И Время ответило, что «он слышал эту песню слишком долго; и он даже устал от этого древнего напева, который записывал обиды Терея. Но если она хочет знать, в какой музыке Время находит наслаждение, то это — когда сон и тьма ложатся на переполненные города, прислушиваться к полуночному бою, который раздается из сотни часов, как последний погребальный звон над душой мертвого мира; или к грохоту падения какого-нибудь ветхого здания, что подобно голосу его самого, когда он разделяет королевства».

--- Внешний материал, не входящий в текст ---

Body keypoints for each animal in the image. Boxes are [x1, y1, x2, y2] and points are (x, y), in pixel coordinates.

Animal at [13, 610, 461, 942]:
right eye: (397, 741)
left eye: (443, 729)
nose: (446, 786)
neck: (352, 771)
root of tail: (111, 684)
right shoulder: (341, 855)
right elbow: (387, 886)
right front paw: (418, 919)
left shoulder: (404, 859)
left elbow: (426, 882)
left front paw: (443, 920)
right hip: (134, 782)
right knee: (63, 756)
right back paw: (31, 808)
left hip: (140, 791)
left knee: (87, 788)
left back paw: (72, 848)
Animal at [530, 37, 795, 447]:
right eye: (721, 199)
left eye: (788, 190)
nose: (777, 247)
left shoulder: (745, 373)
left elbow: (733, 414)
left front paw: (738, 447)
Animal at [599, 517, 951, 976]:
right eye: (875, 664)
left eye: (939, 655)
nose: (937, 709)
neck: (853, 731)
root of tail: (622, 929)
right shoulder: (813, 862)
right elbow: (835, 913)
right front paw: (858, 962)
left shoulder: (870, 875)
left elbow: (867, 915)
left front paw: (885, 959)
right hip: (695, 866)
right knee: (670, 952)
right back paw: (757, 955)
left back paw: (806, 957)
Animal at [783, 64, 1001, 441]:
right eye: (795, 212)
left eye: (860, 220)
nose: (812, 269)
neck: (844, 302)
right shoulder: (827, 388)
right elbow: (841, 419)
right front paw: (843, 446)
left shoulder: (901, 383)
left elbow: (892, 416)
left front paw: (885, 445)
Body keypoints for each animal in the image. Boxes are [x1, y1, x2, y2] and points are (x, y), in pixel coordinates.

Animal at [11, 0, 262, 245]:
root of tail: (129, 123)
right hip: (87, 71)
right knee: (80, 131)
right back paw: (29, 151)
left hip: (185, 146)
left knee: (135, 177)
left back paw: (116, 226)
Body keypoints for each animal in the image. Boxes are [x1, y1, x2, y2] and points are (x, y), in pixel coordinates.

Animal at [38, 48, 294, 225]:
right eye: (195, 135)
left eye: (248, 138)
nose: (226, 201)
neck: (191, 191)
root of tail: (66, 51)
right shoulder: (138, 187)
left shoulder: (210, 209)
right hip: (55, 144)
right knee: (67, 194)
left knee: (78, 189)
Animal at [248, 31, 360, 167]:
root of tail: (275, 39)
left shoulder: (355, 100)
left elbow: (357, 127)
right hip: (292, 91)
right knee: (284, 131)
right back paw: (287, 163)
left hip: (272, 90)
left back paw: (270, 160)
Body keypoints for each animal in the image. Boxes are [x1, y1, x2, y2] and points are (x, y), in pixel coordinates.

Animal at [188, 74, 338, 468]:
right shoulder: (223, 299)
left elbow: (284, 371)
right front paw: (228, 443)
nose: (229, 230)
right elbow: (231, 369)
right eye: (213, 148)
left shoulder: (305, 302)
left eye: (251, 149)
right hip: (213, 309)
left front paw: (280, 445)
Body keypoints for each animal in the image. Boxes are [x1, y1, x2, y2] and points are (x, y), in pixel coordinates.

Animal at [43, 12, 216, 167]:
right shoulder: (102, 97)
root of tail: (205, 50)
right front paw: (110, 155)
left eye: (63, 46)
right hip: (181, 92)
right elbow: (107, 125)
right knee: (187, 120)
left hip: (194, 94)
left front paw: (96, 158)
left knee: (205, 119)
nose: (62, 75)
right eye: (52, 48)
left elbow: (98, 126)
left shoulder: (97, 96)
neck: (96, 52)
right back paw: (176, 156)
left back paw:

Вторая фея подхватила довод и сказала: «Мы — служанки Весны и ухаживаем за рождением всех сладких бутонов; и пасторальные первоцветы — наши друзья, и анютины глазки; и фиалки, как монахини; и дрожащий колокольчик — под нашей опекой; и Гиацинт, некогда прекрасный юноша, и дорогой Фебу.
Тогда Время ответило, в своем гневе ударив безобидную землю своей губительной косой, что «они не должны думать, будто он тот, кто заботится о цветах, кроме как видеть, как они вянут, и забирать красоту у розы».
И третья фея подхватила довод и сказала: «Мы — добрые существа; и это мы сидим по вечерам и стряхиваем богатые ароматы со сладких беседок на беседующих влюбленных, которые кажутся друг другу своими собственными вздохами; и мы отгоняем летучую мышь и сову от их уединения, и зловещего свистуна; и мы порхаем в сладких снах через мозг младенчества и вызываем улыбку на его мягких губах, чтобы обмануть заботливую мать, пока его маленькая душа улетает на короткую минуту или две, чтобы порезвиться с нашими самыми юными феями».
Тогда Сатурн (который есть Время) ответил, что «они не должны думать, будто он наслаждался нежными младенцами, ибо он пожирал своих собственных, пока глупая Рея не обманула его Камнем, который он проглотил, думая, что это младенец Юпитер». И в знак этого он раскрыл свой огромный зуб, в котором виднелись чудовищные вмятины, оставленные той неестественной трапезой; и свое огромное горло, которое казалось способным поглотить землю и всех ее обитателей за один присест. «А что касается влюбленных, — продолжал он, — мое наслаждение — поспешной рукой вырывать их из их любовных встреч тайком по ночам и похищать у них часы, как минуты, пока они вместе, а в отсутствие стоять, как неподвижная статуя, или их свинцовая планета несчастья (откуда я получил свое имя), пока я не заставлю их минуты казаться веками».